Oktober 2001 |
011006 |
ENERGIE-CHRONIK |
Im Zuge seiner Ermittlungen gegen 22 Stromnetzbetreiber (010902) hat das Bundeskartellamt Mißbrauchsverfahren gegen die Bewag AG, die EnBW Transportnetze AG, die Hamburgische Electricitäts-Werke AG (HEW) und die VEAG Vereinigte Energiewerke AG eingeleitet. Nach Ansicht der Behörde gibt es bei den vier betroffenen Unternehmen "keinen nachvollziehbaren Bezug zwischen den tatsächlichen Beschaffungskosten und dem Preissystem für die Regelenergie". Es bestehe der Verdacht, daß sie ihren Wettbewerbern "unangemessene und zum Teil fiktive Kosten für die Ausgleichsenergie in Rechnung stellen". Infolge der unangemessenen Preise für die Regelenergie, die in die Netznutzungsgebühren miteingehen, würden konkurrierende Stromanbieter wie Enron und Lichtblick erheblich belastet.

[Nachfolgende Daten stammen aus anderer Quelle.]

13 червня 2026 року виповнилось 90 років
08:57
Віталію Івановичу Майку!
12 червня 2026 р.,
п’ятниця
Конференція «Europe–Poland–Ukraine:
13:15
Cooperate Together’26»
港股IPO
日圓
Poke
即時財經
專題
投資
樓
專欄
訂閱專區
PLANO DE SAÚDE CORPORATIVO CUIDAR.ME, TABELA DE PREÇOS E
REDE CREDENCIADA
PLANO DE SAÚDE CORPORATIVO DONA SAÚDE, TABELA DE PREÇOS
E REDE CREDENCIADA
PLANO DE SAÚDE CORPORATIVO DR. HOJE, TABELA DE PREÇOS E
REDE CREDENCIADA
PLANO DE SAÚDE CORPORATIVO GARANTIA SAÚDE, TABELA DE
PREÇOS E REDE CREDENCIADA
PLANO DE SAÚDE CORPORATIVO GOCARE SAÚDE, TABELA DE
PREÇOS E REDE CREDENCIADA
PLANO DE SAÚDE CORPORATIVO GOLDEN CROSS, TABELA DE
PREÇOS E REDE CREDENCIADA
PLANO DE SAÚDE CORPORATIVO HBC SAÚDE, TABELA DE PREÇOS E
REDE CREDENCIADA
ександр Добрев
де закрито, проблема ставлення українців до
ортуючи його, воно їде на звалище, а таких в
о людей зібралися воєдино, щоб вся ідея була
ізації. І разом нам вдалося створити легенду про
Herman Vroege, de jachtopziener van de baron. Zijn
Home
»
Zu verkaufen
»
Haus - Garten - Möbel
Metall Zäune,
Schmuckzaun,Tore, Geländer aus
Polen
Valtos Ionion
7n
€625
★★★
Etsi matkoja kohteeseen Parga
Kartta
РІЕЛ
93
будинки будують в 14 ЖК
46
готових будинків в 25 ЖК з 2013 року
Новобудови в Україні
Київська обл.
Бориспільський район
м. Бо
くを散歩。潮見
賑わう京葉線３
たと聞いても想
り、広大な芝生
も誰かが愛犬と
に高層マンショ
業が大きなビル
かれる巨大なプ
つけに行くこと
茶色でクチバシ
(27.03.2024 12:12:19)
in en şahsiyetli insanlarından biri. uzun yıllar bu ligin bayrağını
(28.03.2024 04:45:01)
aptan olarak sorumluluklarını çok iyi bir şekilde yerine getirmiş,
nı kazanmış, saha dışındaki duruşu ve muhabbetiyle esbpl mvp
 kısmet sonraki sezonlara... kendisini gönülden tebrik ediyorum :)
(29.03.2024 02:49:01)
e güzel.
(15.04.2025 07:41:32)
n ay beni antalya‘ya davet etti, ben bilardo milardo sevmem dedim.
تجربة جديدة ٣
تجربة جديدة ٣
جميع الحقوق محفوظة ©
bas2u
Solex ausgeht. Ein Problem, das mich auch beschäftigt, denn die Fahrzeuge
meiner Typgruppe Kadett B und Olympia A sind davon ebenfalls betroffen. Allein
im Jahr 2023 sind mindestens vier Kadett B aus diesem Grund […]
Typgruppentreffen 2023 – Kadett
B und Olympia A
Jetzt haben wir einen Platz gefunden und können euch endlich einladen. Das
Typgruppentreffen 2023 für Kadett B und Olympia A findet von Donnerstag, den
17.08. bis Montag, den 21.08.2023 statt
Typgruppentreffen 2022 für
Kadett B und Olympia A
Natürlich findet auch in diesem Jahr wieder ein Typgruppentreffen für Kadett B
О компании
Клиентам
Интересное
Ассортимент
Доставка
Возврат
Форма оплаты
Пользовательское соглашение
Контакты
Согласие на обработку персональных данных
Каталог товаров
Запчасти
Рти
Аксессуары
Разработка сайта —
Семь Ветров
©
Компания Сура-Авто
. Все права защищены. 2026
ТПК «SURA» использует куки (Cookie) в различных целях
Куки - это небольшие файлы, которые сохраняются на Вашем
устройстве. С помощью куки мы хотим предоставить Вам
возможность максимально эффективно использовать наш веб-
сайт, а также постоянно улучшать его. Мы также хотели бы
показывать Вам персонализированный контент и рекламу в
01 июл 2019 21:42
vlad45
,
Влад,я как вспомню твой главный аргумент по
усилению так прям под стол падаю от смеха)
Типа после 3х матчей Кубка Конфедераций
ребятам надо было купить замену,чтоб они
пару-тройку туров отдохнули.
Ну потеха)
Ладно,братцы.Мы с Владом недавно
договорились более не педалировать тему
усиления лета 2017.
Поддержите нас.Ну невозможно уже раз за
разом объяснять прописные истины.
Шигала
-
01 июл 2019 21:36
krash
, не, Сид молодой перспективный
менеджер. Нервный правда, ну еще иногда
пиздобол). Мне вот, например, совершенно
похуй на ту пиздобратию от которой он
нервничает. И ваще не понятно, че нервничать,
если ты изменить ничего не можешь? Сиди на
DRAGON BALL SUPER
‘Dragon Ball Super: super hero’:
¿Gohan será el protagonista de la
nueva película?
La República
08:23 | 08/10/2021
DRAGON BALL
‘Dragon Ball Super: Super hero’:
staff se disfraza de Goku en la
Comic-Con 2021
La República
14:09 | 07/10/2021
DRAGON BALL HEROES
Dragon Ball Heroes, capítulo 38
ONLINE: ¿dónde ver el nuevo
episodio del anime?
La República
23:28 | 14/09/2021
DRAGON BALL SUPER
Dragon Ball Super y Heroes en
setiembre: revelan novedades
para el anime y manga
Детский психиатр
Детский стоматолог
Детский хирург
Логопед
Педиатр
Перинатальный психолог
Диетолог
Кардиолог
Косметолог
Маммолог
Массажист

Als positive Beispiele nennt das Bundeskartellamt in seiner Presssemitteilung vom 30. Oktober die Regelenergiesysteme, wie sie von RWE net (000713) und demnächst auch von E.ON Netz (010812) praktiziert werden und auch in Ländern wie Schweden und Norwegen üblich seien. In einer ersten Stellungnahme hätten die betroffenen Unternehmen sich darauf berufen, daß ihr Abrechnungssystem den Regeln der zweiten Verbändevereinbarung II (991201) entspreche. Kartellamtspräsident Ulf Böge lasse dieses Argument aber nicht gelten, sondern fordere die stromwirtschaftlichen Verbände auf, die VV II bei der anstehenden Neufassung (010503) entsprechend zu ändern: "Kartellrechtswidriges Verhalten kann nicht durch eine Verbändevereinbarung gerechtfertigt werden. Der Hinweis auf die Verbändevereinbarung zeigt vielmehr, daß dringender Handlungsbedarf besteht, im Rahmen der laufenden Modifizierung der VV Strom II kartellrechtskonforme Rahmenregeln für die Abrechnung von Regelenergie zu entwickeln."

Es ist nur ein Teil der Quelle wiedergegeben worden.